■ **To do**
Determine the number of lines in the data below that contain the string "middle", and respond with that number alone.

■ **Data under study**
--- START ---
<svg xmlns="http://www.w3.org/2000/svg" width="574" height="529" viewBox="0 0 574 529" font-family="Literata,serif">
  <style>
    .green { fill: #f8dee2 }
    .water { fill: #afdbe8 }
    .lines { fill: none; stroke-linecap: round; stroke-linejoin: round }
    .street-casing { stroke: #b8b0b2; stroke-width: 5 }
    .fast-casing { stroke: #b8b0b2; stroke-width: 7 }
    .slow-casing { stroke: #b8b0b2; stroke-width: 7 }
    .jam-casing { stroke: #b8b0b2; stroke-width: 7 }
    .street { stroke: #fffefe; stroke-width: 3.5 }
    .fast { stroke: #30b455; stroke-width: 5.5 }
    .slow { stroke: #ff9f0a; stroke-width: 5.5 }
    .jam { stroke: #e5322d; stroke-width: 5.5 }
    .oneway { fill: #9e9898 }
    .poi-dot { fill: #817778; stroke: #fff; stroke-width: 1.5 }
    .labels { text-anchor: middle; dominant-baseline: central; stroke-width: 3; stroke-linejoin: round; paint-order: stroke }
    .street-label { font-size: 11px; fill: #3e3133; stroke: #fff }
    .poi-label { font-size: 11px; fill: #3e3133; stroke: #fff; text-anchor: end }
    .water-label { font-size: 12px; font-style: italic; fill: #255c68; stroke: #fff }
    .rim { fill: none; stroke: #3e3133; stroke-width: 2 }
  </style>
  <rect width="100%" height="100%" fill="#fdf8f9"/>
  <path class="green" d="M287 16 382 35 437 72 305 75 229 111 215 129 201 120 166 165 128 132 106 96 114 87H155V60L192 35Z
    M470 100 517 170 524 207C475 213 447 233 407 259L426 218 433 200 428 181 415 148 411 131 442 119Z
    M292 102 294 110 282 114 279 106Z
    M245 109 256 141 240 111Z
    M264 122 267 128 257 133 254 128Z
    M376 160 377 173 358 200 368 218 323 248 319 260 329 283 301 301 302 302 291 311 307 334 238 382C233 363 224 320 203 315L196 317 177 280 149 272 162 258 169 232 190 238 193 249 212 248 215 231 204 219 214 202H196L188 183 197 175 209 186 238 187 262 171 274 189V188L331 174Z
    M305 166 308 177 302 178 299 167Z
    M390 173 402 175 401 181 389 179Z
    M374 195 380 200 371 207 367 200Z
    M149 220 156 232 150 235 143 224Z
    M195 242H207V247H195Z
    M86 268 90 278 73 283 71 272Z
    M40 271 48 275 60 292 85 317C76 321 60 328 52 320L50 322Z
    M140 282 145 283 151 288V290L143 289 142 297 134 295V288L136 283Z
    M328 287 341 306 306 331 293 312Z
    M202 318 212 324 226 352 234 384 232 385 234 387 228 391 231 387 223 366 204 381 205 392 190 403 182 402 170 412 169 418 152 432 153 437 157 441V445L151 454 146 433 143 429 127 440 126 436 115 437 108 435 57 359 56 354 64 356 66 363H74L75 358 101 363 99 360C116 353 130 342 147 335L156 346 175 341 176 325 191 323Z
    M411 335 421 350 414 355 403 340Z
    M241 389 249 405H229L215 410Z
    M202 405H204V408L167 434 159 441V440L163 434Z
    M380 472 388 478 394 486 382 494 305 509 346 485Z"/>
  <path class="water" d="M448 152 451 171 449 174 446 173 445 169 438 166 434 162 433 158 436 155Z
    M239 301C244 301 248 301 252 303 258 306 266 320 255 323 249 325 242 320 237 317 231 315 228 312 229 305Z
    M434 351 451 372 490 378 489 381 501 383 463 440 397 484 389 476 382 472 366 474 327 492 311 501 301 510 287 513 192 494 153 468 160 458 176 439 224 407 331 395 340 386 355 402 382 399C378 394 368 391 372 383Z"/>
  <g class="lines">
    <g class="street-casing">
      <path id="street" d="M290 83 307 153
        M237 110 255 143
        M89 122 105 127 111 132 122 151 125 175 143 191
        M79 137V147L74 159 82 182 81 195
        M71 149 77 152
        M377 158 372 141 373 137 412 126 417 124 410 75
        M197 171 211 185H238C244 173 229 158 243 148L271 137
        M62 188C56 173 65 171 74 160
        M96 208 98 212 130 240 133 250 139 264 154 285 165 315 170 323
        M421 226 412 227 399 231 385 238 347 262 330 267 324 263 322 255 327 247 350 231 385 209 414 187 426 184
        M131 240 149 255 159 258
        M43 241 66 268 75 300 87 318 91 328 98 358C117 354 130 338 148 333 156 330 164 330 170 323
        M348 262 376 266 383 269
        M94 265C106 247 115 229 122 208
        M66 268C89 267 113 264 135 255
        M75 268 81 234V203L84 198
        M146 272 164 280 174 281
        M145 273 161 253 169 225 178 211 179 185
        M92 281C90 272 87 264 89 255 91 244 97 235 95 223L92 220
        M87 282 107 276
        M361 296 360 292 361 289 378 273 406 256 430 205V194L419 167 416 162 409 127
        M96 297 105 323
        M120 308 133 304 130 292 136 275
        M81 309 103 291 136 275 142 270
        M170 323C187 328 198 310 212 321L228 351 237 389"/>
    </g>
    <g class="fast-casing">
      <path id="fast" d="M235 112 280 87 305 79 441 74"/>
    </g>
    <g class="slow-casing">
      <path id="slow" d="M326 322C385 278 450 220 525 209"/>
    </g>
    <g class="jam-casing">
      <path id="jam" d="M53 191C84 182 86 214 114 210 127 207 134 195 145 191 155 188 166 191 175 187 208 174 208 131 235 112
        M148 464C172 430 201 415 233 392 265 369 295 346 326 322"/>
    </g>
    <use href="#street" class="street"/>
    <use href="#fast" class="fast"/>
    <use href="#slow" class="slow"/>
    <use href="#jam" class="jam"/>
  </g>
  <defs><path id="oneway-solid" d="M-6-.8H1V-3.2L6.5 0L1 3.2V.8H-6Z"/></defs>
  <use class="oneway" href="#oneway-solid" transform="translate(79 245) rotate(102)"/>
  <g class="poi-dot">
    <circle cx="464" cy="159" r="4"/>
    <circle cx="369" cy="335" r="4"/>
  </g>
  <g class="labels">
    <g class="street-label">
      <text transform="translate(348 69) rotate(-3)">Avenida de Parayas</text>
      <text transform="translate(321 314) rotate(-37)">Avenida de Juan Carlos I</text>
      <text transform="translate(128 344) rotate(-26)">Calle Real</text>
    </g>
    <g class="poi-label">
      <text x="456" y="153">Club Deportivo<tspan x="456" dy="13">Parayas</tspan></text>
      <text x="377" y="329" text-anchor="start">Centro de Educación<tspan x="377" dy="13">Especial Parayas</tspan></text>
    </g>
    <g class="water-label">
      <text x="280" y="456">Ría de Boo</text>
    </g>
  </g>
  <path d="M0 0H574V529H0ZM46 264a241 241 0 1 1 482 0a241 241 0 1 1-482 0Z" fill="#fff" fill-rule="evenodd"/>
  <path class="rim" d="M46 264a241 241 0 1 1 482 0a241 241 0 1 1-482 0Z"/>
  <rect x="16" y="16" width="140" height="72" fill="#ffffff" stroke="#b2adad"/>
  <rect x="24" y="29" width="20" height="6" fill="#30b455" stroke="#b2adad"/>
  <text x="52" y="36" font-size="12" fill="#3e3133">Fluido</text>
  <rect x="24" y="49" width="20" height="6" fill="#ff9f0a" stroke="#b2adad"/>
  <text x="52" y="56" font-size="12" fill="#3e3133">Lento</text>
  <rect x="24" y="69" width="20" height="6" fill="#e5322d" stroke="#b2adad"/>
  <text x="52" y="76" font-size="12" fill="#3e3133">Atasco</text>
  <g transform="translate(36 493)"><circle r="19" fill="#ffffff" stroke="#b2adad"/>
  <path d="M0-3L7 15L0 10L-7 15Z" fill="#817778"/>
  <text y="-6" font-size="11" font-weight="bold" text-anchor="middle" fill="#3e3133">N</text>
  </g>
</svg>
--- END ---
■ **The answer**
2